Aparentemente, também têm contribuído para o aniquilamento do nosso common ground humanista certos aspectos fundamentais desse processo que, como todo engenho humano, têm características negativas, como é o caso da comunicação por internet. Esse ambiente, que permite enorme facilidade na pesquisa, no acesso a documentos, estudos e informações que favorecem o desenvolvimento cultural, também é o espaço – as redes sociais, em especial – da produção de dois fenômenos interessantes e ao mesmo tempo assustadores: o conhecimento superficial e a expressão das emoções sem qualquer tipo de pudor, de freio civilizatório.

Se a internet propicia algum nível de informação, o principal problema daqueles que se digladiam, ao contrário do que se costuma dizer, não é a ignorância, mas o conhecimento raso e fragmentado acerca dos fenômenos. Basta um conhecimento superficial de um determinado tema ou acontecimento para fazer com que se sintam aptos a avalizar um determinado ponto de vista.
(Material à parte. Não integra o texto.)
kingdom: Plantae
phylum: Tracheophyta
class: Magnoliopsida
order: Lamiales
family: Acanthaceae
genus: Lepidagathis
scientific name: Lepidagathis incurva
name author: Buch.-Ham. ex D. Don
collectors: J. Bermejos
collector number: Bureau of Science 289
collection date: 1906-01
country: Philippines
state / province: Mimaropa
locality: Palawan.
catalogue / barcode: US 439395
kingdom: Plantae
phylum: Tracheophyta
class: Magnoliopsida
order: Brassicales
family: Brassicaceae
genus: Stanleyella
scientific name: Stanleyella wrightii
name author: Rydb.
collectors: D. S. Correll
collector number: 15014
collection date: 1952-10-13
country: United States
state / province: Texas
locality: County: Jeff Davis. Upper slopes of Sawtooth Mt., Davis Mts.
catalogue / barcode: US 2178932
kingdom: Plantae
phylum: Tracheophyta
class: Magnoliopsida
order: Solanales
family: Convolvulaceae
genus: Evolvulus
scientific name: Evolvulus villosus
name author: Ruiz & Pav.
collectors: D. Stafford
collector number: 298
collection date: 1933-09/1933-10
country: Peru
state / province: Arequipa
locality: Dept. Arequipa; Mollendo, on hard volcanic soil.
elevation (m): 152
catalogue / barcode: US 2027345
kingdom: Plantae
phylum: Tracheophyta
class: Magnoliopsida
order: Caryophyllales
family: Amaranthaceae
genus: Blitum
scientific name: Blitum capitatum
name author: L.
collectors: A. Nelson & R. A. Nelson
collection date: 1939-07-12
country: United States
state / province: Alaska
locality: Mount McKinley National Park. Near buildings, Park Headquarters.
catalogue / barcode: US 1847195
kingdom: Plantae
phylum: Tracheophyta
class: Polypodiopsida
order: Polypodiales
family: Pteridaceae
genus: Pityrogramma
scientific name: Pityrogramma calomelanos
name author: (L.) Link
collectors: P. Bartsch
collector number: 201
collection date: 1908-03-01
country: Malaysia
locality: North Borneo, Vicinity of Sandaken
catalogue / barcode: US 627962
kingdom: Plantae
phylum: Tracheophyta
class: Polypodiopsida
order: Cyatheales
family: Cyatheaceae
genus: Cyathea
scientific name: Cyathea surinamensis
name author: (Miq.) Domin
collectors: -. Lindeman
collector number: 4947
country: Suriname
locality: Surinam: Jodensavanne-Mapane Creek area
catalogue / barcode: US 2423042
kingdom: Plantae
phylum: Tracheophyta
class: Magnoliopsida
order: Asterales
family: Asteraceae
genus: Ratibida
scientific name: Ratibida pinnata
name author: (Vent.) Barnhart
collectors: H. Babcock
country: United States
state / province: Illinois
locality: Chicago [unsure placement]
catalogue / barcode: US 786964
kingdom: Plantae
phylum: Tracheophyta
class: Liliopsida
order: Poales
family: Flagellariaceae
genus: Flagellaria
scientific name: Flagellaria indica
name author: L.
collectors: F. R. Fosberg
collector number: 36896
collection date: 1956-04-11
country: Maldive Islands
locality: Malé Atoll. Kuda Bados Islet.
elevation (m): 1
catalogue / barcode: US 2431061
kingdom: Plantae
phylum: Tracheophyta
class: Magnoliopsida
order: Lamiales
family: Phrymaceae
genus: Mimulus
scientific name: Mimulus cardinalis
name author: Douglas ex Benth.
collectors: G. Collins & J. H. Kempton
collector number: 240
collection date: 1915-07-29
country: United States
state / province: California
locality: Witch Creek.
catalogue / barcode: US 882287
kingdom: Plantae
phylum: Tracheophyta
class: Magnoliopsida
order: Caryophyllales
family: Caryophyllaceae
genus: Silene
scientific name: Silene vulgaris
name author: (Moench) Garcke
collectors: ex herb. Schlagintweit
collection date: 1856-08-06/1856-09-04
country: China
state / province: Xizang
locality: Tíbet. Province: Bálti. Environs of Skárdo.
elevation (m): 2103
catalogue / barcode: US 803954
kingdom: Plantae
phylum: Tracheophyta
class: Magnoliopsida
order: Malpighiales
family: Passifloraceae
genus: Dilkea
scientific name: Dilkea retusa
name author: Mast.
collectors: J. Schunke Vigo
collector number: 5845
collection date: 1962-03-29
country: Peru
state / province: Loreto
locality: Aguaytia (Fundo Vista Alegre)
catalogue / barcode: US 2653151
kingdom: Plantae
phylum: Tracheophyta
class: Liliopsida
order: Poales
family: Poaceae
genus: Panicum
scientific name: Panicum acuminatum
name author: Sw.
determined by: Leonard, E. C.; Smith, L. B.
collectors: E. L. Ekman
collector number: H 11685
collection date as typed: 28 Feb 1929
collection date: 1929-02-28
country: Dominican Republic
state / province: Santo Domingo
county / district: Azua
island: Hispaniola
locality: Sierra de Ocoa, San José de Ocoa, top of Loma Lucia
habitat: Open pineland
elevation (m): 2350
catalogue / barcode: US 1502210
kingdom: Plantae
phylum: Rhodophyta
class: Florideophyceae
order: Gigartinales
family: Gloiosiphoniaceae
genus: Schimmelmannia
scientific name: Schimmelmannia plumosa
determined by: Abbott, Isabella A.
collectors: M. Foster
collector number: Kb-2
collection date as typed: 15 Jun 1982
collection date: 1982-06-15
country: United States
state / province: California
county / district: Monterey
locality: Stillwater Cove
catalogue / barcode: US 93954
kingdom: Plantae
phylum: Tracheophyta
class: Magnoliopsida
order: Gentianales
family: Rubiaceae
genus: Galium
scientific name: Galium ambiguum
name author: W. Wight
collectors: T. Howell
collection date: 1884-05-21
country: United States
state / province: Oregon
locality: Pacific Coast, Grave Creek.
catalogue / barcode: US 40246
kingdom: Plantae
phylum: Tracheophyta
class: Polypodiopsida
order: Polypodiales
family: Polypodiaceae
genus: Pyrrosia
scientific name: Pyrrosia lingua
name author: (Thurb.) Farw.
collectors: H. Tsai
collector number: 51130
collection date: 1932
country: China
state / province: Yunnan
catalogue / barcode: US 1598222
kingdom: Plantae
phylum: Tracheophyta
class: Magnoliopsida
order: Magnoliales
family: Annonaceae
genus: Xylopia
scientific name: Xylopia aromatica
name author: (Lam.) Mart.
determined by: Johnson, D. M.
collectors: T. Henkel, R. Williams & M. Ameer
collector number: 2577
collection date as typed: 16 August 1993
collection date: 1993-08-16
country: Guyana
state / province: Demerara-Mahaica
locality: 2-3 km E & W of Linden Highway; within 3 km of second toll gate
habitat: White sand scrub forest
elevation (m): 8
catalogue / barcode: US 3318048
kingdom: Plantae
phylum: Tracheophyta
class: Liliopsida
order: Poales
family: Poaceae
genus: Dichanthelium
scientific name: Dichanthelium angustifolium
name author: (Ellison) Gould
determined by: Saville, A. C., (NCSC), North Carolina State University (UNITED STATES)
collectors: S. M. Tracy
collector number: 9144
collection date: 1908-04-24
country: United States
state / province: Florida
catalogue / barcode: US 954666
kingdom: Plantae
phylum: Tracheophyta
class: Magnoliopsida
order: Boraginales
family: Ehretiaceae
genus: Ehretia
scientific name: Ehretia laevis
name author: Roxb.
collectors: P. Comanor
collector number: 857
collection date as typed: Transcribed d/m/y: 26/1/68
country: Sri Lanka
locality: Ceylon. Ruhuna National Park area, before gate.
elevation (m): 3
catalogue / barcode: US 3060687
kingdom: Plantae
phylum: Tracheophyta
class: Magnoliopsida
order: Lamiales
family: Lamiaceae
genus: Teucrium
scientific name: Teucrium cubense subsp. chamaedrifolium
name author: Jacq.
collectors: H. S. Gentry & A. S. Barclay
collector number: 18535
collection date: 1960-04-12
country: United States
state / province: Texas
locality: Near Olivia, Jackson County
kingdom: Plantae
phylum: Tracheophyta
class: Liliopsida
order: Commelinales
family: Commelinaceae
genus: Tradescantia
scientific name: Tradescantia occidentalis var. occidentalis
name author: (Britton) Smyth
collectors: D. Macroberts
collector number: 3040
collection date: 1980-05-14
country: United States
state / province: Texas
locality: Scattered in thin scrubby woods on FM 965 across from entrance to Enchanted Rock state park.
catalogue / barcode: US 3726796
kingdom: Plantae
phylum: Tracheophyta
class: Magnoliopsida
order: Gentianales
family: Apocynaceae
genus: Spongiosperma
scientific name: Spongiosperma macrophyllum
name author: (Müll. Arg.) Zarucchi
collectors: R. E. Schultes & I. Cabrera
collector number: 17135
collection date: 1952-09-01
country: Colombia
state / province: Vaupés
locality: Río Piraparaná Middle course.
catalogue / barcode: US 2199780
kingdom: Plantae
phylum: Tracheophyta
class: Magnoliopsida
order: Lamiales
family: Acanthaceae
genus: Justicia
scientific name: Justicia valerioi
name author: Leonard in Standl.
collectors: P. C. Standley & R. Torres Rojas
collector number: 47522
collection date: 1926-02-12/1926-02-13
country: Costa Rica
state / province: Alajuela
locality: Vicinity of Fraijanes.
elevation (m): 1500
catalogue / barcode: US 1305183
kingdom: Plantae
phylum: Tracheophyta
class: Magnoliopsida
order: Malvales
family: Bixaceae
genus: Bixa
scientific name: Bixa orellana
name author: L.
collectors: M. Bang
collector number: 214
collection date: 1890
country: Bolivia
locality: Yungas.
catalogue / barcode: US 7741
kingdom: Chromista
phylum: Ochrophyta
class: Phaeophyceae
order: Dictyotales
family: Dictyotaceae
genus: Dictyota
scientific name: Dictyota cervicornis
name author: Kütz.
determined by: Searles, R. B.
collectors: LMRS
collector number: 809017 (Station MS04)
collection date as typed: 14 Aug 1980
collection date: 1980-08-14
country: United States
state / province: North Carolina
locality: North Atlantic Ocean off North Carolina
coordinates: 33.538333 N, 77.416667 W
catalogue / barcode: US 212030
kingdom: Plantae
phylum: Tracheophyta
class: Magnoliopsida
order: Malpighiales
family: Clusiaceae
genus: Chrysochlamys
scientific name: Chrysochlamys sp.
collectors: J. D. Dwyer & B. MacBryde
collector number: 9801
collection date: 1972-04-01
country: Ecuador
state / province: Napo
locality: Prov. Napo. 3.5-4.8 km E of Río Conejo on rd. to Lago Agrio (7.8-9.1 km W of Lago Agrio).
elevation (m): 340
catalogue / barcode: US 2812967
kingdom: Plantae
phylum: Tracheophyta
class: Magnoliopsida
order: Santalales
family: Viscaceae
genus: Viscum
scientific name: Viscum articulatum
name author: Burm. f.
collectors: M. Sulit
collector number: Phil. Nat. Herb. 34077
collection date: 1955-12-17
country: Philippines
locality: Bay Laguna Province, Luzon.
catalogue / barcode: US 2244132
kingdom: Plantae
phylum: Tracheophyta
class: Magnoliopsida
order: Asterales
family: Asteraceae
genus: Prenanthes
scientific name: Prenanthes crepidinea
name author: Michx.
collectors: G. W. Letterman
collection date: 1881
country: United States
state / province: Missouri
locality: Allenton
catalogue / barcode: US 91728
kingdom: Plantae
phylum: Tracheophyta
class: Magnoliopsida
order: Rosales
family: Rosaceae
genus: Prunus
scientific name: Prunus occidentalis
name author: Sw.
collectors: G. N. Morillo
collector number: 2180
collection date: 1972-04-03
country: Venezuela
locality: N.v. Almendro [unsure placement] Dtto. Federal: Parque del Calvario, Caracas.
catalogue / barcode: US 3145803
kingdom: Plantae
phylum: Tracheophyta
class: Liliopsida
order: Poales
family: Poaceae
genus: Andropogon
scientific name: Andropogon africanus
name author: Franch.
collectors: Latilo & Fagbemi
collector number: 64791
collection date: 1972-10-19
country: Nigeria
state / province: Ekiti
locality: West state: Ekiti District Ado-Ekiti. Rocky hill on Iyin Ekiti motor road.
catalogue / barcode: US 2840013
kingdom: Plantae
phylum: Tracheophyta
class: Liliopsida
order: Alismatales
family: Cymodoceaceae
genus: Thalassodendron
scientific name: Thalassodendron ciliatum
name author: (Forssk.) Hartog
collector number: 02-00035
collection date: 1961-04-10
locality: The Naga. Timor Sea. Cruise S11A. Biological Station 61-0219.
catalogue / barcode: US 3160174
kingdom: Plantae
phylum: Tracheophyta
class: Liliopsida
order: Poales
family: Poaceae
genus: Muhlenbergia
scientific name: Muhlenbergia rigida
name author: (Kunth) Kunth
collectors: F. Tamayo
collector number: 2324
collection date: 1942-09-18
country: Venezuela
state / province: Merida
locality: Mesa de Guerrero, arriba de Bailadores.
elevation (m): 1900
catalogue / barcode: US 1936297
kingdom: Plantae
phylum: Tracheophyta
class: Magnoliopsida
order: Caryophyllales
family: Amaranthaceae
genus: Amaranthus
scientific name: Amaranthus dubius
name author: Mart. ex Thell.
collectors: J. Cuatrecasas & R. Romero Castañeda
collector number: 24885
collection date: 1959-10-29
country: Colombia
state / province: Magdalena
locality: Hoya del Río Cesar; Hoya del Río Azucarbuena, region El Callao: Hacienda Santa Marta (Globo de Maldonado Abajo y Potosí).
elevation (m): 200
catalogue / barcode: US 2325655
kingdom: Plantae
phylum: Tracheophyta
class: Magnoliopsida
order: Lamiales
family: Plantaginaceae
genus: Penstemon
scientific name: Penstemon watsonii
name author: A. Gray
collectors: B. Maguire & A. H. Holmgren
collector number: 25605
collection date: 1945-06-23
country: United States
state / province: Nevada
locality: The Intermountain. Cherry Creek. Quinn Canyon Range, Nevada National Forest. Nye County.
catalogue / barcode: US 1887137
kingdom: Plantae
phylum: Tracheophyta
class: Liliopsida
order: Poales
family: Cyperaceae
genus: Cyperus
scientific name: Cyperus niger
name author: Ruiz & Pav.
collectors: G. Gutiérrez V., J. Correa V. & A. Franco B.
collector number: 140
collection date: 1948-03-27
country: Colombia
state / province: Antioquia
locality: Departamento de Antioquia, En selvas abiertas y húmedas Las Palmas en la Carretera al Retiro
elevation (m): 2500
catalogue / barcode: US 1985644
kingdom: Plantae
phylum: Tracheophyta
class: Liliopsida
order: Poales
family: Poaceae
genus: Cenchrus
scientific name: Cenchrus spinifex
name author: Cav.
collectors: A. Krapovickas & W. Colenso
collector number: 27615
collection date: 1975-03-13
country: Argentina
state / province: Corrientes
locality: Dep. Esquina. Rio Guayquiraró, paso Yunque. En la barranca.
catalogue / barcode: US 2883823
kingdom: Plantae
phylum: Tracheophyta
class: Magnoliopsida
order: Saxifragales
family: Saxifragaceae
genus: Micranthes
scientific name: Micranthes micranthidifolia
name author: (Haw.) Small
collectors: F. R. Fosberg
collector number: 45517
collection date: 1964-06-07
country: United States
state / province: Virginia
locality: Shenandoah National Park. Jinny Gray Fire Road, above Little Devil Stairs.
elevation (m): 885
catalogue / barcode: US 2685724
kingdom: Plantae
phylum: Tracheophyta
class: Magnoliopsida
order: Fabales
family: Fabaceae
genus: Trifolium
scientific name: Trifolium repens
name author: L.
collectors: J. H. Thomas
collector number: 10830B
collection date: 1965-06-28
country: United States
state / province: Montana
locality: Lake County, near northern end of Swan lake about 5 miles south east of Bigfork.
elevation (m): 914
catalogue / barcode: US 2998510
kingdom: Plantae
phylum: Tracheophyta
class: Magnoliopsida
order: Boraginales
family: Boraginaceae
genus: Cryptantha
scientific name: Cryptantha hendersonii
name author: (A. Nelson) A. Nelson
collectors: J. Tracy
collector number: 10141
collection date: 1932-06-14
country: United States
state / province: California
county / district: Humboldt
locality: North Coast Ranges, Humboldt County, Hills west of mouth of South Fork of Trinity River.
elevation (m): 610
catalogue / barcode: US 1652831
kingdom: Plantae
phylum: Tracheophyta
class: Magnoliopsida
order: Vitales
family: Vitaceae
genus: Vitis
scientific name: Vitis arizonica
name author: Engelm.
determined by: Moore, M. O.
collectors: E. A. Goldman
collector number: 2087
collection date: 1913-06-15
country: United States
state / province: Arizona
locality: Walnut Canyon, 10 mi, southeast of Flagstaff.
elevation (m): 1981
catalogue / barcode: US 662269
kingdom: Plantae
Acontece que, como bem pontuou Hannah Arendt, o mal sobrevive na banalidade, na superficialidade, nunca é radical, pois não desce à raiz, não tem profundidade. Mas pode ser extremo. Agentes policiais torturam prisioneiros por acreditarem de forma irrefletida que isso faz parte do seu papel profissional. É a ausência de reflexão – ética, moral, política – a origem do mal que pode se tornar extremo e levar a um genocídio.

Essa mesma falta de reflexão, conjugada à ausência de qualquer freio civilizatório, tem pautado diariamente o debate público e, principalmente, as discussões que se estabelecem nas redes sociais.

Não se pode interpretar democracia apenas como um espaço onde é possível divergir, assim como não se pode imaginar o ambiente da política, numa democracia, como o ambiente das emoções mais primitivas. Democracia pressupõe consensos formados pelo debates dotados de um mínimo de profundidade analítica e reflexiva, onde a racionalidade e a moral humanista sirvam de freio sublimatório dos afetos mais primitivos.

A vida pública – seja no Congresso, nos sites de notícias e nas redes sociais – precisa voltar a ser pautada pelo debate racional que possibilite a formação de alguma convergência. Caso contrário, estará sob risco de extinção não só a possibilidade de uma sociedade e de um Estado verdadeiramente democráticos, mas também aquilo que chamamos de civilização.